The release process can take several minutes to finish.
When deployment is complete, your endpoint status will change to InService. At this point, the design is ready to accept inference requests through the endpoint. You can monitor the release progress on the SageMaker console Endpoints page, which will show pertinent metrics and status details. When the implementation is total, you can invoke the design using a SageMaker runtime customer and integrate it with your applications.
Deploy DeepSeek-R1 using the SageMaker Python SDK
To start with DeepSeek-R1 using the SageMaker Python SDK, you will need to install the SageMaker Python SDK and make certain you have the required AWS consents and environment setup. The following is a detailed code example that shows how to deploy and use DeepSeek-R1 for reasoning programmatically. The code for releasing the model is supplied in the Github here. You can clone the notebook and run from SageMaker Studio.
You can run additional demands against the predictor:
Implement guardrails and run inference with your SageMaker JumpStart predictor
Similar to Amazon Bedrock, you can likewise utilize the ApplyGuardrail API with your SageMaker JumpStart predictor. You can create a guardrail using the Amazon Bedrock console or the API, and implement it as displayed in the following code:
Clean up
To prevent unwanted charges, complete the steps in this area to tidy up your resources.

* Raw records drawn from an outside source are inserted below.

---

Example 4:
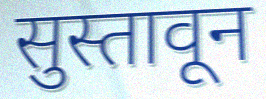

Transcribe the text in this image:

सुस्तावून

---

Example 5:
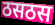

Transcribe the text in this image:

ठसठसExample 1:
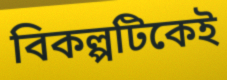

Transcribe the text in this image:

বিকল্পটিকেই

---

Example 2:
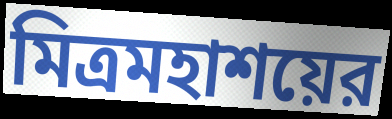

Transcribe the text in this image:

মিত্রমহাশয়ের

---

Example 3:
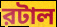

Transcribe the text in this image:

Delete the Amazon Bedrock Marketplace deployment
If you deployed the design using Amazon Bedrock Marketplace, complete the following actions:
1. On the Amazon Bedrock console, under Foundation designs in the navigation pane, pick Marketplace deployments. - In the Managed deployments section, find the endpoint you desire to erase.

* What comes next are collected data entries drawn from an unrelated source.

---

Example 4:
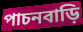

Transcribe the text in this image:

পাচনবাড়ি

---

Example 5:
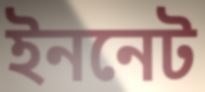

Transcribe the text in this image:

ইননেটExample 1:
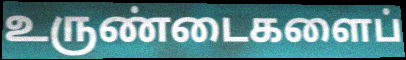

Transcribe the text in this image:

உருண்டைகளைப்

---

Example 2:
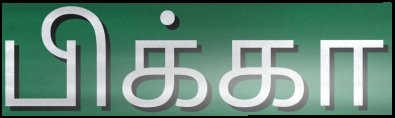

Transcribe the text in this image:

பிக்கா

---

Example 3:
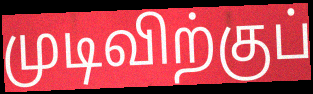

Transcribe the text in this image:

- Select the endpoint, and on the Actions menu, select Delete.
- Verify the endpoint details to make certain you're erasing the correct release: 1. Endpoint name.
- Model name.
- Endpoint status
Delete the SageMaker JumpStart predictor
The SageMaker JumpStart model you deployed will sustain costs if you leave it running. Use the following code to delete the endpoint if you wish to stop sustaining charges. For more details, see Delete Endpoints and Resources.
Conclusion
In this post, we checked out how you can access and release the DeepSeek-R1 design using Bedrock Marketplace and SageMaker JumpStart. Visit SageMaker JumpStart in SageMaker Studio or Amazon Bedrock Marketplace now to begin. For more details, refer to Use Amazon Bedrock tooling with Amazon SageMaker JumpStart models, SageMaker JumpStart pretrained designs, Amazon SageMaker JumpStart Foundation Models, Amazon Bedrock Marketplace, and Beginning with Amazon SageMaker JumpStart.
About the Authors
Vivek Gangasani is a Lead Specialist Solutions Architect for Inference at AWS. He helps emerging generative AI business construct ingenious solutions using AWS services and sped up compute. Currently, he is concentrated on establishing techniques for fine-tuning and enhancing the reasoning efficiency of big language models. In his totally free time, Vivek delights in hiking, enjoying movies, and attempting different cuisines.

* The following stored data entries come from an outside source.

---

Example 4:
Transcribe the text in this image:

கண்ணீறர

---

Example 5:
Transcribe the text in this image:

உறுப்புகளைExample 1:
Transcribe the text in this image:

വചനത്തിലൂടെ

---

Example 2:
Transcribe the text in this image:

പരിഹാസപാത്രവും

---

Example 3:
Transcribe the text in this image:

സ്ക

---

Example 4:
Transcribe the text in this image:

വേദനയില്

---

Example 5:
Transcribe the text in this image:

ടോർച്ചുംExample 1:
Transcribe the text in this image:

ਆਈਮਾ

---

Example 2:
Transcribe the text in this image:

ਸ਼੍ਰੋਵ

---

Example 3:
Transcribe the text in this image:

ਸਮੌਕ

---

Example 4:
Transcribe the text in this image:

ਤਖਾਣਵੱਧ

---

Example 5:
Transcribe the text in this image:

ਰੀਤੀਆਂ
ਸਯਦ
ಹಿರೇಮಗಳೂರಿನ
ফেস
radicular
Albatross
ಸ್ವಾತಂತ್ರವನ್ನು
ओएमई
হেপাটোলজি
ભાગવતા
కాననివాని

Niithiyn Vijeaswaran is a Generative AI Specialist Solutions Architect with the Third-Party Model Science group at AWS. His location of focus is AWS AI accelerators (AWS Neuron). He holds a Bachelor's degree in Computer Science and Bioinformatics.
Jonathan Evans is a Professional Solutions Architect working on generative AI with the Third-Party Model Science team at AWS.
Banu Nagasundaram leads product, engineering, and tactical partnerships for Amazon SageMaker JumpStart, SageMaker's artificial intelligence and generative AI hub. She is enthusiastic about developing services that assist consumers accelerate their AI journey and unlock organization worth.